Шрифт:
И все-таки придется напомнить, что в законченном романе выражение «светлая королева» сохранилось только в одном месте — в этой самой тираде «толстяка». Далее, в обращении Воланда, эпитет светлая снят: «Приветствую вас, королева», — говорит Воланд. А еще далее, в диалоге с госпожой Тофаной, возникает новая формула обращения:
«— Как я счастлива, черная королева, что мне выпала высокая честь, — монашески шептала Тофана…»
Это неожиданное «черная королева» когда-то вызвало недоумение Е. С. Булгаковой. Готовя роман к печати, она посчитала это обмолвкой, ошибкой; как и в других трудных случаях, обратилась к предшествующим текстам и «черную королеву» заменила выражением, которое нашла в аналогичном месте четвертой редакции: «о, добрейшая королева». С такой заменой роман был опубликован в журнале «Москва» и затем в ряде зарубежных изданий.
Редакторская работа Е. С. Булгаковой заслуживает самого глубокого уважения. Но от этой ее поправки мне при восстановлении текста романа пришлось отказаться: эпитет добрейшая явно отвергнут автором. Это слово из другого пласта повествования, из лексикона Иешуа, оно неуместно на балу у Сатаны.
Формула обращения… Сколько внимания вложено писателем в эту, казалось бы, простую вещь. Это ведь теперь звучит так просто, как будто иначе и не скажешь: «Простите великодушно, светлая королева Марго!» А первоначально, в четвертой редакции, было: «Простите великодушно, светлая королева Маргарита!» И Коровьев обращался к ней так: «Законы бального съезда одинаковы, королева Маргарита».

К ВЫПОЛНЕНИЮ
1: Перечислите все эпитеты при слове «королева», которые приводятся в тексте о формулах обращения.
2: Выпишите из записей все строки, где встречается слово «instances», учитывая регистр букв.

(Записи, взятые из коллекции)
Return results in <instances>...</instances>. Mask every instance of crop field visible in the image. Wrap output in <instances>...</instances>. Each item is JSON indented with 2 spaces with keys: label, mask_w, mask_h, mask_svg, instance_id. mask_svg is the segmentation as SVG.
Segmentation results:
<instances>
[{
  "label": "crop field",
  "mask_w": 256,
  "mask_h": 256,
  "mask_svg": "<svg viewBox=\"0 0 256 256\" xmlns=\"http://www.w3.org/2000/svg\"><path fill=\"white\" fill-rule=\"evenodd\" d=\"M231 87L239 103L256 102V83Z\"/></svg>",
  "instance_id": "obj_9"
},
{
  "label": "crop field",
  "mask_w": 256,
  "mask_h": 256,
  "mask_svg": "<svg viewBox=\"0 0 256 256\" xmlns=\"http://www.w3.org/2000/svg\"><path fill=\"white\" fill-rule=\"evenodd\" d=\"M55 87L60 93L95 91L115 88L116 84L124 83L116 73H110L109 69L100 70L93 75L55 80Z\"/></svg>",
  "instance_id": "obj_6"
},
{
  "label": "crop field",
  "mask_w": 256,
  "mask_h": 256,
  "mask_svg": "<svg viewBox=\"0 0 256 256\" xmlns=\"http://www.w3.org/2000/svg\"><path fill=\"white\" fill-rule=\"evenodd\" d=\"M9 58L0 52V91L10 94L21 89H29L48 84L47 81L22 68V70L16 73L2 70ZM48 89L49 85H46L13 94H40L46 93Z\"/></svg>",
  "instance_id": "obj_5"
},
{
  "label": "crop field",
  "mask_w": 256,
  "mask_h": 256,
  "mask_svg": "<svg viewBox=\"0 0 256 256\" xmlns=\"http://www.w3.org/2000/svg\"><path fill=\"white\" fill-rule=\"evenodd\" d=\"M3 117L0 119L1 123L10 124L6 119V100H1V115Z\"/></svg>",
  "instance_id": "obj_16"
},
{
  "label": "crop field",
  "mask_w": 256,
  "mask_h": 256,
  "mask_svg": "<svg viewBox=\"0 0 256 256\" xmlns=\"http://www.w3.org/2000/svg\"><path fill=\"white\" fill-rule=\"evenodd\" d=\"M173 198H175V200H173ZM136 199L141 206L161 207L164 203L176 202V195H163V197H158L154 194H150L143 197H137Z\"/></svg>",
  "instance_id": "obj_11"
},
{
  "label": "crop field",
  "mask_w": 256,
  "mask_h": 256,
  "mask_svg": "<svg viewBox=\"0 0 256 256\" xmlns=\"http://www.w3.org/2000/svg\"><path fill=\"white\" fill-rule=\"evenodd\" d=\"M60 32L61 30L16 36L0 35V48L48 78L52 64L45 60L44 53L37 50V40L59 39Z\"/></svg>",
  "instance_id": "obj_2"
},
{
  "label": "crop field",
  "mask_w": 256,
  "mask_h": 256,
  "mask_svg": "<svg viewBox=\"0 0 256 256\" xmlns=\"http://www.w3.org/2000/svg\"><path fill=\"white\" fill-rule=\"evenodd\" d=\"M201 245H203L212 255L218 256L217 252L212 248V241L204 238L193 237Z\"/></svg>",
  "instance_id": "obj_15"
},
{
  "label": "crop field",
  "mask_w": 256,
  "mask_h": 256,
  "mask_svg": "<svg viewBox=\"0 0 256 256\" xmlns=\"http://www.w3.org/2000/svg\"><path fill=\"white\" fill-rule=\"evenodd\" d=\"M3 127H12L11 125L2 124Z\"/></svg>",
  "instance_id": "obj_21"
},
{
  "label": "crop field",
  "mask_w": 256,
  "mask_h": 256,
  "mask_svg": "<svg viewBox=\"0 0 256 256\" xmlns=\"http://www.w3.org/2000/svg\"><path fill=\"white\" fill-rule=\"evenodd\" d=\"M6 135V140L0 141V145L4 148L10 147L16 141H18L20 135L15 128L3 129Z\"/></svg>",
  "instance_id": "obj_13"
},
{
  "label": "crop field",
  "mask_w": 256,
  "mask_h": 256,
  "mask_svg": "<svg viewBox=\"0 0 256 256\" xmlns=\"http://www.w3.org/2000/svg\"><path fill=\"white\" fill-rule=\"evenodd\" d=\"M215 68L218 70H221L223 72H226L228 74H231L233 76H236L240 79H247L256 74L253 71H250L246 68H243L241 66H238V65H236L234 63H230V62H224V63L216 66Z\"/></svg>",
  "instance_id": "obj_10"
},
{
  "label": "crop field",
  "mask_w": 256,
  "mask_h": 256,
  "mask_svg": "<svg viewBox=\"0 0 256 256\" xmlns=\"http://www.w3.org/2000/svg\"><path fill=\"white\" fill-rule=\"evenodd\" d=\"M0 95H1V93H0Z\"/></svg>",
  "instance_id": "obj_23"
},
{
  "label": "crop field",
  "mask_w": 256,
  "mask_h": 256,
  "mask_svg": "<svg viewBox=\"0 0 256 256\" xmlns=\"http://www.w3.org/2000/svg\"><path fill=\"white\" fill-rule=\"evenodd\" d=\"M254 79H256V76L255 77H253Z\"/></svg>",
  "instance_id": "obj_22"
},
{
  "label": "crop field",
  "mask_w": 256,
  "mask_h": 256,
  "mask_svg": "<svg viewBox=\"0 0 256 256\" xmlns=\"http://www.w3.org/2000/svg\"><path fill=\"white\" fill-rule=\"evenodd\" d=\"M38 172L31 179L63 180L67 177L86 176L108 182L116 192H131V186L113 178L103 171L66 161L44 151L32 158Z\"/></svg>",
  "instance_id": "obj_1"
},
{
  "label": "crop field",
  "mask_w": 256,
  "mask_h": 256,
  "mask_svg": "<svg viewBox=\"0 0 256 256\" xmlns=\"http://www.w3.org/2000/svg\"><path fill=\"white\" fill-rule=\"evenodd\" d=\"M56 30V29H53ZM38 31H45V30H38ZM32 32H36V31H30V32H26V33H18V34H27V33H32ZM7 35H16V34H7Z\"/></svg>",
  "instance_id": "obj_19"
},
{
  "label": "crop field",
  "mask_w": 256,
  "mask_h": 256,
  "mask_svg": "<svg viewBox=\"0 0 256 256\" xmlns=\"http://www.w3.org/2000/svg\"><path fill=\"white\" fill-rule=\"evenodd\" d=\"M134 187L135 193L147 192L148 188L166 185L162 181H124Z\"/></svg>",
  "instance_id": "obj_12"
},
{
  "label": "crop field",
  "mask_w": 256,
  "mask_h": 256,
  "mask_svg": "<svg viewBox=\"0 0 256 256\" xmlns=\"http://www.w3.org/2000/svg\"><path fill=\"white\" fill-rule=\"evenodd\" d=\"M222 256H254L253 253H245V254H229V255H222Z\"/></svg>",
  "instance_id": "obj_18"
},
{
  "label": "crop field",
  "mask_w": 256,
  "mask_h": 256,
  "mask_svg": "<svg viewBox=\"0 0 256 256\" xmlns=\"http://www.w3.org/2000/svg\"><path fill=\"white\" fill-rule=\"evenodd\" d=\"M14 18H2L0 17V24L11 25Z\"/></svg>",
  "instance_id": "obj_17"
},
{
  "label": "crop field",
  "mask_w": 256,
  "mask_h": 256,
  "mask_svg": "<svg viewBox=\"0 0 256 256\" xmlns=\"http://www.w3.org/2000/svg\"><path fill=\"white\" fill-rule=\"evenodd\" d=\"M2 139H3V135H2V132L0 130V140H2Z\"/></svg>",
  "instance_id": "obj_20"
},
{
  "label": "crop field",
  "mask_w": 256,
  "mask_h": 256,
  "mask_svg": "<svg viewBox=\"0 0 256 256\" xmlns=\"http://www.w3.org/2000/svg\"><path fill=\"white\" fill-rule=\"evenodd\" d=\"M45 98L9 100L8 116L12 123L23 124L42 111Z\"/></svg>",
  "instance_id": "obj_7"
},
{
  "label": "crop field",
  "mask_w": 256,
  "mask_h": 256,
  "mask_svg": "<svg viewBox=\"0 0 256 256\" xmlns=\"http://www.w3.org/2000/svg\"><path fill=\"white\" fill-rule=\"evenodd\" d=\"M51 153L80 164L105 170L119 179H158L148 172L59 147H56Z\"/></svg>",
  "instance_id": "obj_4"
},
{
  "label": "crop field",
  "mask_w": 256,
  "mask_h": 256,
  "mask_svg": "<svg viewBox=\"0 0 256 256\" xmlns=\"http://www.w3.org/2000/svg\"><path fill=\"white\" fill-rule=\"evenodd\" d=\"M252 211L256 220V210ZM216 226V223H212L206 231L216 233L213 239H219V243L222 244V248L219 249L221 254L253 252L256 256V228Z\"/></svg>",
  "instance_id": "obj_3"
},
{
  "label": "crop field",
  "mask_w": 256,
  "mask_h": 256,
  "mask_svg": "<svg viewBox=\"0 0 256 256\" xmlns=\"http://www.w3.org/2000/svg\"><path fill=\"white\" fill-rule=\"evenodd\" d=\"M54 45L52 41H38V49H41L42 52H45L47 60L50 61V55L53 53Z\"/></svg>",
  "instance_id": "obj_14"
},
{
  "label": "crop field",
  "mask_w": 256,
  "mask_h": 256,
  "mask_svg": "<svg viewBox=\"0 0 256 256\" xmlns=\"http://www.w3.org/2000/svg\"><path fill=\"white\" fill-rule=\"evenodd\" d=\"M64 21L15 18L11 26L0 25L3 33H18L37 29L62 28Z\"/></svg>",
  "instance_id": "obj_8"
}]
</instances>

ОТВЕТЫ К ЗАДАНИЯМ
1: Светлая, черная, добрейшая.

2:
Return results in <instances>...</instances>. Mask every instance of crop field visible in the image. Wrap output in <instances>...</instances>. Each item is JSON indented with 2 spaces with keys: label, mask_w, mask_h, mask_svg, instance_id. mask_svg is the segmentation as SVG.
<instances>
</instances>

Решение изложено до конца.